*What you need to do:* Select the lines below containing the word "middle".

*Data to process:*
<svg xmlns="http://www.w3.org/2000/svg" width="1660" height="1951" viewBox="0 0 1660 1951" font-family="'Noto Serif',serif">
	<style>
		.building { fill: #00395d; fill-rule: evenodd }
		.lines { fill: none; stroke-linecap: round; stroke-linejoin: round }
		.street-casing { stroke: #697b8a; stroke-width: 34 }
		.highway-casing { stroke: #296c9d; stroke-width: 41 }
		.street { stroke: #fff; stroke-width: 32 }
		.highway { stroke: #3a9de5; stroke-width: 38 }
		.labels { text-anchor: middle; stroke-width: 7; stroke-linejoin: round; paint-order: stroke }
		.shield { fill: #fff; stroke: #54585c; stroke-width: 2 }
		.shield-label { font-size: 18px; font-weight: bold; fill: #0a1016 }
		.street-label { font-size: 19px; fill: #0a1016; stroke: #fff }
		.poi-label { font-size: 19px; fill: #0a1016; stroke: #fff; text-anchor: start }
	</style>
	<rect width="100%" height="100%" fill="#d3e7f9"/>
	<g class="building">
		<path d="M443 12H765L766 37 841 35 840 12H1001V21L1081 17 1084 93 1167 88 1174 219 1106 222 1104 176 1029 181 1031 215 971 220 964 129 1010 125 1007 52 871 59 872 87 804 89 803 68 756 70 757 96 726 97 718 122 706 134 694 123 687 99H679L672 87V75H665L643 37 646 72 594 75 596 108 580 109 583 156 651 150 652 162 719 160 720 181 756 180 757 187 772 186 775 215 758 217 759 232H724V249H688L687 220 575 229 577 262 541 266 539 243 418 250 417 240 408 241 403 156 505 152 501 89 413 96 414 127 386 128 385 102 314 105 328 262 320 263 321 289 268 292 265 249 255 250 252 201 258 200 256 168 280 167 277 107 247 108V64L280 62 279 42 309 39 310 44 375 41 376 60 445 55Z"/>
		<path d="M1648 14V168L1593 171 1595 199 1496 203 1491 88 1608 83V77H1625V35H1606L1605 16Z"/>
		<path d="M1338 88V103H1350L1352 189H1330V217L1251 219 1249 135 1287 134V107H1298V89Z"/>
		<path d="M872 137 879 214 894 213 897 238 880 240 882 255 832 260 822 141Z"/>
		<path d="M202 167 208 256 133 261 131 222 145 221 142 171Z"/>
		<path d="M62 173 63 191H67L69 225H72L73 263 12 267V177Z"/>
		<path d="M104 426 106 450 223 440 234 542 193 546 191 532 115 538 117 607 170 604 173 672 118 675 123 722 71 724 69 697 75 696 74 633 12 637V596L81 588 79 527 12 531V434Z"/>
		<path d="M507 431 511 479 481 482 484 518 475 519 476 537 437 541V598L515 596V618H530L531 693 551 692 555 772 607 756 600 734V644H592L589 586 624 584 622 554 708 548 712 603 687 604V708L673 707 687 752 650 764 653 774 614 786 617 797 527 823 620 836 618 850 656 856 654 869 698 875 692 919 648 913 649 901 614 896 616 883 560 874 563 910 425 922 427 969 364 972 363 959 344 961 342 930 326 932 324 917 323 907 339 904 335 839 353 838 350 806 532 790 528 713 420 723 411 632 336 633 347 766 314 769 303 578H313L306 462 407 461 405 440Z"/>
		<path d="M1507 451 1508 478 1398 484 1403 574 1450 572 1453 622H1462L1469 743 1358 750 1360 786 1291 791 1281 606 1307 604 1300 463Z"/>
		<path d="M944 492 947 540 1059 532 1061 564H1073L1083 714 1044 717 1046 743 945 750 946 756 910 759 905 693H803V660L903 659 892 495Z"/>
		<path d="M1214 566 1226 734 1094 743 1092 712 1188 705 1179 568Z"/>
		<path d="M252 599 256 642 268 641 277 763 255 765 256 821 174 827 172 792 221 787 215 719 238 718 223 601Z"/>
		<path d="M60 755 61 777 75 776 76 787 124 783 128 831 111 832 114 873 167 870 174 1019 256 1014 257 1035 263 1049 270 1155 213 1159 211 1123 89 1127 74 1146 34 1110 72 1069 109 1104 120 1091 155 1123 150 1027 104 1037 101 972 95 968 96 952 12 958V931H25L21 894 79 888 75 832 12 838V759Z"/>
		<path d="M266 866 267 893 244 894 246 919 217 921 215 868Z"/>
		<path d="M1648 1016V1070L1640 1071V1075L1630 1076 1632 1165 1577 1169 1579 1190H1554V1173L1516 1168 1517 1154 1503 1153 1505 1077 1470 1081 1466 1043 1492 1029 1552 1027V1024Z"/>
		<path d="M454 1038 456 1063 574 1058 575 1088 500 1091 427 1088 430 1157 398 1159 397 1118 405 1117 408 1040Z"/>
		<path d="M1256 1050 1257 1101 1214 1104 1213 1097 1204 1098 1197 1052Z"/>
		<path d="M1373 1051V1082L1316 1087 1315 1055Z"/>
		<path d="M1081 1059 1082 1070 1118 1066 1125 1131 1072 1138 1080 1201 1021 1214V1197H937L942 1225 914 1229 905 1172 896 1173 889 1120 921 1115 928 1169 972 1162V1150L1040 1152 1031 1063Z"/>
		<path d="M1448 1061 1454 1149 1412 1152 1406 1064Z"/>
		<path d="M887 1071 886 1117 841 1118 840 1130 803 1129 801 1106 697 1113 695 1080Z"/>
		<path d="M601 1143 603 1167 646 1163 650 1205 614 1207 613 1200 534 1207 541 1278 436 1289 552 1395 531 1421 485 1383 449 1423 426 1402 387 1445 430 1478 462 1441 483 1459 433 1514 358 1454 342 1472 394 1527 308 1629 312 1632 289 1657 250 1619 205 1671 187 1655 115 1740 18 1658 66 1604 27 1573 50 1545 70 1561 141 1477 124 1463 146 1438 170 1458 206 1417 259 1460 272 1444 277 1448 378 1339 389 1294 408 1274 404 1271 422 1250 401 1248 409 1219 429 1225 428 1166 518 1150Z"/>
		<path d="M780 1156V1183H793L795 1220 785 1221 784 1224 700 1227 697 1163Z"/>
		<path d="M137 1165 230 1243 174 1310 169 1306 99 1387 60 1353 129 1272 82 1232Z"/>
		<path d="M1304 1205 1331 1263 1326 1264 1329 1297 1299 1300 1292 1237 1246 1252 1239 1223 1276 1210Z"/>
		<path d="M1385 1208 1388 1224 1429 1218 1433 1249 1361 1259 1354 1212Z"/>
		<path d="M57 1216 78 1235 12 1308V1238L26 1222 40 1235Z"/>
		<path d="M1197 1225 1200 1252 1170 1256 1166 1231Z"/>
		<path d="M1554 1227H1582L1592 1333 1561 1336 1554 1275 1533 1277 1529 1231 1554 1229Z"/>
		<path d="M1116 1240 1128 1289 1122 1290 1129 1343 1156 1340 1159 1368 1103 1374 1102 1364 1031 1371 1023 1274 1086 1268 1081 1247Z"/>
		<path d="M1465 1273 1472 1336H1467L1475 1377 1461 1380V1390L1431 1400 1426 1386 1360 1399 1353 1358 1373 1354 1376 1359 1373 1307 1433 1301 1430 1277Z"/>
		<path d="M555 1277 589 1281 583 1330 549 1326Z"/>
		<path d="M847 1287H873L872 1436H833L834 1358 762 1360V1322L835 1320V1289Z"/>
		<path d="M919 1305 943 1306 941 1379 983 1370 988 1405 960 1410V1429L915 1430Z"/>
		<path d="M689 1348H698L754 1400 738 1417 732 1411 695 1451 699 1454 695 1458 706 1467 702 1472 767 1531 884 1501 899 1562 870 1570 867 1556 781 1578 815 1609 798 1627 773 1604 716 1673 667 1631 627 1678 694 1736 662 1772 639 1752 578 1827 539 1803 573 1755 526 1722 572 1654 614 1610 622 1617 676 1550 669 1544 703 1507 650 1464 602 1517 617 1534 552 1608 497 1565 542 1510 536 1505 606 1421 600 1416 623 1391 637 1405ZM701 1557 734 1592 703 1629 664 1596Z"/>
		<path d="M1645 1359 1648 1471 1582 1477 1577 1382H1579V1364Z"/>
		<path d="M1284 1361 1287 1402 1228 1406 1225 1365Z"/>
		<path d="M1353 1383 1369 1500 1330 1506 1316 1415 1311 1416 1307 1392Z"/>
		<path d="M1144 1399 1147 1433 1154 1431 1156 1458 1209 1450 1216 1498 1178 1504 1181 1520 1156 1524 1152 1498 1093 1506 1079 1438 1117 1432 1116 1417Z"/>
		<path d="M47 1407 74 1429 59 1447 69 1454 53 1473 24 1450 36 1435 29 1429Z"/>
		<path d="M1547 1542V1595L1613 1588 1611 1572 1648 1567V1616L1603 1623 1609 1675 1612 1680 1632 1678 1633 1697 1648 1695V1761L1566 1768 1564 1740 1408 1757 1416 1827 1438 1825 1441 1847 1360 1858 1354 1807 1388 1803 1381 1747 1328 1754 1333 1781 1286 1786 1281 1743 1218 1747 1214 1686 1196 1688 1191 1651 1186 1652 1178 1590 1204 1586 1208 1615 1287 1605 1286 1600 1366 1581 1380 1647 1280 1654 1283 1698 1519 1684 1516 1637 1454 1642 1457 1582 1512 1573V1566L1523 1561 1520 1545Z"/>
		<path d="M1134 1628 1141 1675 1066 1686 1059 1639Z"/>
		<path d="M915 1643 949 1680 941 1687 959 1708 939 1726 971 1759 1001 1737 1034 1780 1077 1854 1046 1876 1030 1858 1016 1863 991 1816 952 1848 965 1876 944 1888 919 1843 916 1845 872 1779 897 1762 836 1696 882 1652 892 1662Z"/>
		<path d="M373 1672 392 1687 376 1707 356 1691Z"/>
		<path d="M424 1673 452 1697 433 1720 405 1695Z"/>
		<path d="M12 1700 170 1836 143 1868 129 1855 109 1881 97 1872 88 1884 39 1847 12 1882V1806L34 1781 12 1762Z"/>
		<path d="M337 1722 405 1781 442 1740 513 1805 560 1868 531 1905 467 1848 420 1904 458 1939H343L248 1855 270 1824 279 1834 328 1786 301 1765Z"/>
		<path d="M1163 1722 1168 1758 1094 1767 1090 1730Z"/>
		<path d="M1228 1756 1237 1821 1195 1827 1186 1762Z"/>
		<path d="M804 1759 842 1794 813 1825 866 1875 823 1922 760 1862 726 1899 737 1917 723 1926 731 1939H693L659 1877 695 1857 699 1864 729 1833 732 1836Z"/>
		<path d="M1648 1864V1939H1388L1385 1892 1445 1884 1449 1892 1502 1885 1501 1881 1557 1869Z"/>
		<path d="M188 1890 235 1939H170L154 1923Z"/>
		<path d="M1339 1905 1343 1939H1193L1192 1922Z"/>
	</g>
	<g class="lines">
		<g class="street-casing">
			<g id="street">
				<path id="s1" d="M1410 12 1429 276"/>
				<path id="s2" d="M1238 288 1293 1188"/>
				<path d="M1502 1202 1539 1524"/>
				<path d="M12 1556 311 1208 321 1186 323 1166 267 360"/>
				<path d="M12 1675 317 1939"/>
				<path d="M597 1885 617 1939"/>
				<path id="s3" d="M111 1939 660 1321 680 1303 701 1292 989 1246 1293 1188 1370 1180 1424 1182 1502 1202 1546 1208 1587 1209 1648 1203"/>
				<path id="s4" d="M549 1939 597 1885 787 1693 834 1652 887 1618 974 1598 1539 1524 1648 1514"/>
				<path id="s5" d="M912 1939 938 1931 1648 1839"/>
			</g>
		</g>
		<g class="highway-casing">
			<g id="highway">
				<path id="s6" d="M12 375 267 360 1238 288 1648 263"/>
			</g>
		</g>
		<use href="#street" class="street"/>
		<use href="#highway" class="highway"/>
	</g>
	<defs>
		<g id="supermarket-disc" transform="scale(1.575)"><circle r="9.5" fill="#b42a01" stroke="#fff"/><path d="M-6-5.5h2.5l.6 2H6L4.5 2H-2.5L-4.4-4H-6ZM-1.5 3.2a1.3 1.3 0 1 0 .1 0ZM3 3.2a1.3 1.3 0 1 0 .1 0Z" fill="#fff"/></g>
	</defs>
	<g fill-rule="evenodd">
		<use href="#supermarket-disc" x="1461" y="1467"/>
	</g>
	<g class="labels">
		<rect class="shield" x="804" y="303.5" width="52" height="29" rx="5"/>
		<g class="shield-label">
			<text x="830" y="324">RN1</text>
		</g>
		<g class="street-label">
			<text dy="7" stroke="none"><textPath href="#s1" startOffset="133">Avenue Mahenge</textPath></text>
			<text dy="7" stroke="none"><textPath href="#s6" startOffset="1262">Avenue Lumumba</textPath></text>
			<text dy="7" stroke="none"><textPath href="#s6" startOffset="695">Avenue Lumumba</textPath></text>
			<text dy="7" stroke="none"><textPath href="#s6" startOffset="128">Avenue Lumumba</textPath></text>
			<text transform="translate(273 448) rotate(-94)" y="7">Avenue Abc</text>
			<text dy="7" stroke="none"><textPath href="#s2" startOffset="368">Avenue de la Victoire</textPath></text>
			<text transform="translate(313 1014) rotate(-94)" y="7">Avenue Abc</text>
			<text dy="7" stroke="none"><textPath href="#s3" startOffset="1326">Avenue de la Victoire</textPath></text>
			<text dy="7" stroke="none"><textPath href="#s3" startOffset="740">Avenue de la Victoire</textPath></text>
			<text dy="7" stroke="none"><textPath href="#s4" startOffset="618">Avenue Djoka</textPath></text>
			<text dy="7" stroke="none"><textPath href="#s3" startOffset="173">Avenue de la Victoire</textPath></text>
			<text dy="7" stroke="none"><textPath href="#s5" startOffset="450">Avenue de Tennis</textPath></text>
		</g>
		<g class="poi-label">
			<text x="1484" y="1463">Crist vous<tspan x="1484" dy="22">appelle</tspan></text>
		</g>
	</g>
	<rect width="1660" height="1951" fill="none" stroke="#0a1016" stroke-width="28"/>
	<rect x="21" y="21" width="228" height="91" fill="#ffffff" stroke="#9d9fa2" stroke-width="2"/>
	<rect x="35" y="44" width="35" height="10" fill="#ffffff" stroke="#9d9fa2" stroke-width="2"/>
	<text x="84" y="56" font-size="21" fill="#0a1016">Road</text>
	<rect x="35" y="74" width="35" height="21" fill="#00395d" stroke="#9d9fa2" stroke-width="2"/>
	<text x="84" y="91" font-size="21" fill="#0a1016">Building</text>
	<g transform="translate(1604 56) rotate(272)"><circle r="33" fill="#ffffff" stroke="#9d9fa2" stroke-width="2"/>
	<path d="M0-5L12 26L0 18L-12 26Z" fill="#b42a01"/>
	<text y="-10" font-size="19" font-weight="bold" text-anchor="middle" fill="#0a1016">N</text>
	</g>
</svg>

*Written solution:*
		.labels { text-anchor: middle; stroke-width: 7; stroke-linejoin: round; paint-order: stroke }
	<text y="-10" font-size="19" font-weight="bold" text-anchor="middle" fill="#0a1016">N</text>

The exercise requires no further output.